95% of all cases end in a plea-bargain. Plea-bargaining is an excellent way to avoid a potential stiff conviction in favor of an agreed upon lighter conviction. For instance, in a drug possession case, a judge may be convinced to dismiss the charges in return for the defendant's successful completion of a rehabilitation program. Some judges and prosecutors are amenable to plea-bargaining, whereas others are not. Plea bargaining enables the judges to move cases through the legal process, and prosecutors to rack up convictions.
Five things to ponder when considering a plea bargain:
- A judge-approved guilty or no contest plea bargain may result in a criminal conviction. The conviction will show up as a criminal record.
- The defendant may lose rights and privileges as if the defendant were convicted after trial.
- A no contest plea says "I don't choose to contest the charges".

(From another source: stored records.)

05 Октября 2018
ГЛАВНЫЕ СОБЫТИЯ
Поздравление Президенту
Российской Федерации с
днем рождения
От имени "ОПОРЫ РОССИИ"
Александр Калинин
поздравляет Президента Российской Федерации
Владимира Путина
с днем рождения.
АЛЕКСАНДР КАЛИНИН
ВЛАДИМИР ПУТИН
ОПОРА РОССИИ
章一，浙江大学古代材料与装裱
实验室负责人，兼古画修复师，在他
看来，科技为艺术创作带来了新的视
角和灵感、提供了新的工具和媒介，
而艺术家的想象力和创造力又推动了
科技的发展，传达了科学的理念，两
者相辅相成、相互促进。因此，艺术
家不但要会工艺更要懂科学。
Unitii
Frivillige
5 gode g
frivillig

- A guilty plea serves as an admission of guilt.
- A plea bargain may result in a lighter sentence and completes the matter quickly.
How to plea-bargain a good deal:
- The defense must show responsibility for the crime is minimal.

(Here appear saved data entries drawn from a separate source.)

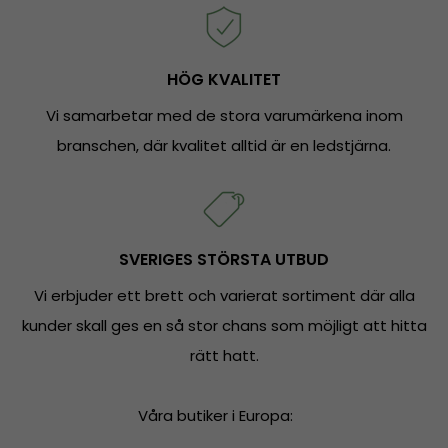
HÖG KVALITET
Vi samarbetar med de stora varumärkena inom
branschen, där kvalitet alltid är en ledstjärna.
SVERIGES STÖRSTA UTBUD
Vi erbjuder ett brett och varierat sortiment där alla
kunder skall ges en så stor chans som möjligt att hitta
rätt hatt.
Våra butiker i Europa: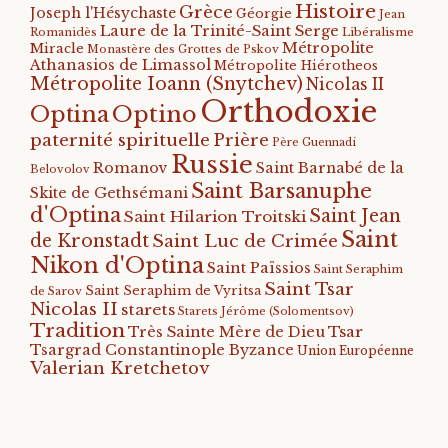
Histoire
Grèce
Joseph l'Hésychaste
Géorgie
Jean
Laure de la Trinité-Saint Serge
Romanidès
Libéralisme
Métropolite
Miracle
Monastère des Grottes de Pskov
Athanasios de Limassol
Métropolite Hiérotheos
Métropolite Ioann (Snytchev)
Nicolas II
Orthodoxie
Optino
Optina
paternité spirituelle
Prière
Père Guennadi
Russie
Romanov
Saint Barnabé de la
Belovolov
Saint Barsanuphe
Skite de Gethsémani
d'Optina
Saint Jean
Saint Hilarion Troitski
Saint
de Kronstadt
Saint Luc de Crimée
Nikon d'Optina
Saint Païssios
Saint Seraphim
Saint Tsar
Saint Seraphim de Vyritsa
de Sarov
Nicolas II
starets
Starets Jérôme (Solomentsov)
Tradition
Tsar
Très Sainte Mère de Dieu
Tsargrad Constantinople Byzance
Union Européenne
Valerian Kretchetov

- The defense must show the impact of the crime elicited little damage.
- The defense must explain mitigating circumstances that led to the crime.

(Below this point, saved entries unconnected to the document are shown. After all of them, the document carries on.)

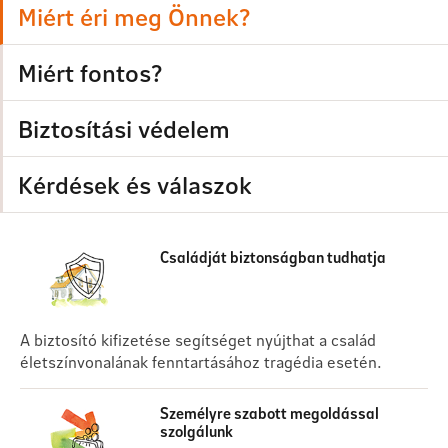
Miért éri meg Önnek?
Miért fontos?
Biztosítási védelem
Kérdések és válaszok
Családját biztonságban tudhatja
A biztosító kifizetése segítséget nyújthat a család
életszínvonalának fenntartásához tragédia esetén.
Személyre szabott megoldással
szolgálunk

- The defense must establish weaknesses in the prosecutions case, such as lack of evidence or lack of witnesses or factual inconsistencies.
- The defense must establish good character on the part of the defendant. The crime was a departure from normal conduct.
- The prosecution and defense must mutually desire a reasonable settlement.
- The impact on the defendant's family or dependents would be a hardship.